The lien is claimed under E. S., (1883) ch. 91, § 38, as amended by ch. 183 of Public Laws of 1889, which is as follows: “Whoever labors at cutting, hauling, rafting or driving logs or lumber, or at cooking for persons engaged in such labor, or iu shoeing horses or oxen or repairing property while thus employed, has a lien thereon for the amount due for his personal services and the services performed by his team.”

The limiual question is whether the evidence brings these plaintiffs within the purview of the statute, and to this question the answer must be in the negative. It is now settled that the statute is designed solely for the protection of laborers performing physical labor with their own hands, and with their teams, under the direction of an employer and for fixed wages, and that the subject matter of that protection is solely the wages earned by such laborers. *507Rogers v. Dexter and Piscataquis Railroad Company, 85 Maine, 374, 21 L. R. A. 528; Blanchard v. Portland and Rumford Falls Railway, 87 Maine, 241; Meands v. Parks, 95 Maine, 527; Richardson v. Hoxie, 90 Maine, 227.

It is true, these plaintiffs performed some physical labor and also used their own teams to some extent on these logs and lumber, but they did not so do under the direction of an employer and for mere wages. They had not merely hired out their personal labor. They had taken a contract to cut and haul all the logs on the tract, and were independent in their method of doing it, and were carrying out their contract largely through the labor of others -employed by them. They were contractors engaged in a business enterprise from which they expected profits which might be more or less according to circumstances. They were not. mere laborers working for fixed wages the rate of which would not be varied by circumstances. When they labored themselves it was not for wages, but to increase profits by saving wages. Had the enterprise proved profitable they could, and undoubtedly would, have retained all the profits however much in excess of the customary wages in such work, and would have allowed no rebate to the owners of the logs. Hence, if the enterprise has proved unprofitable they should not, and cannot, repudiate their position as contractors and recover wages as laborers.

In Rogers v. Dexter and Piscataquis Railroad Co., 85 Maine, 372, 374, 21 L. R. A. 528, above cited, the plaintiff had contracted to do a certain amount of grubbing for the construction of a railroad bed, at a fixed price per square yard. He employed other men, but also labored personally and physically with them in the manual labor of grubbing. Having thus completed the work and not being paid therefor by the general contractor for the -whole road, he sought to recover of the railroad company under 34. S., (1883) eh. 51, § 141, making railroad companies liable to “laborers employed, for labor actually performed on the road.” It was held he could not recover of the company even for his own labor thus actually performed on the road, since he was not a “laborer” in the statutory sense of the word but was an independent contractor whose personal labor was not for wages but to save paying wages. In Meands v. Parks, 95 Maine, *508527, above cited, the doctrine above quoted from Rogers v. Dexter and Piscataquis Railroad Co. was affirmed and held applicable to cases of liens claimed on logs and lumber.

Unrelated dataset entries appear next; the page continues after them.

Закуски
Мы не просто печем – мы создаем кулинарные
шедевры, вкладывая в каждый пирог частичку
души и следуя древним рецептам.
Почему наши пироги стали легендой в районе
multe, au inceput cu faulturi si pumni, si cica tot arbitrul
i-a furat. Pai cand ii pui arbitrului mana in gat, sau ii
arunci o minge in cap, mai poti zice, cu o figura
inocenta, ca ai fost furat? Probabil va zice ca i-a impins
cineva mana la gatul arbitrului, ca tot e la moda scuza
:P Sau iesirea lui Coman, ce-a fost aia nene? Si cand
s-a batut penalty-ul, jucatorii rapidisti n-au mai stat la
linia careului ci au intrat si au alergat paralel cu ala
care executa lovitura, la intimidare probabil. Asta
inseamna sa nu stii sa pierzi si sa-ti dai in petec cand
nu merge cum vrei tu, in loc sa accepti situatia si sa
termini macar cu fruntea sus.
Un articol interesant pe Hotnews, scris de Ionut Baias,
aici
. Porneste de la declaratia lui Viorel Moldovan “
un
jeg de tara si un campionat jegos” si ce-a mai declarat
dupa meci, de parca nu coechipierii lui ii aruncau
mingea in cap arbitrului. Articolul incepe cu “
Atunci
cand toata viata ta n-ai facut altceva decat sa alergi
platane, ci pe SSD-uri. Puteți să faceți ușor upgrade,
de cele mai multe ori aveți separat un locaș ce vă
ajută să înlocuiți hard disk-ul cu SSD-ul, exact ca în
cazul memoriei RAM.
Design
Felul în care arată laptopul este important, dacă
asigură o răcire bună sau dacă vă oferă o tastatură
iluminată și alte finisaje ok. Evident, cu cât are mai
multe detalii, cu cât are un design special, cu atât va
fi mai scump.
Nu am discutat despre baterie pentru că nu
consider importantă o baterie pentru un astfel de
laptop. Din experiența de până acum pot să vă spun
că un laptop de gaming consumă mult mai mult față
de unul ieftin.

The cases Bondur v. LeBourne, 79 Maine, 21, and Ouelette v. Pluff, 93 Maine, 168, are cited in argument, but they are easily distinguishable from this case. In those cases the plaintiffs did not engage in a business enterprise out of which they might make a profit or a loss according to circumstances. They simply hired out their own personal labor at a fixed wage, the rate of which was not to be varied by circumstances and they were under the personal direction of their employer. It is true, they were to be paid by the cord instead of by the day or week, &c., and in this respect the cases cited resemble this case at bar, but the rate of wages can be fixed as well by the piece as by time, and they still be wages. That laborers are paid by the piece instead of by time does not change their character as laborers. Their earnings are none the less their wages, and fixed wages which the statute was enacted to protect.

Judgment for the owners, Roscoe H. Morrill and Chas. H. Haines.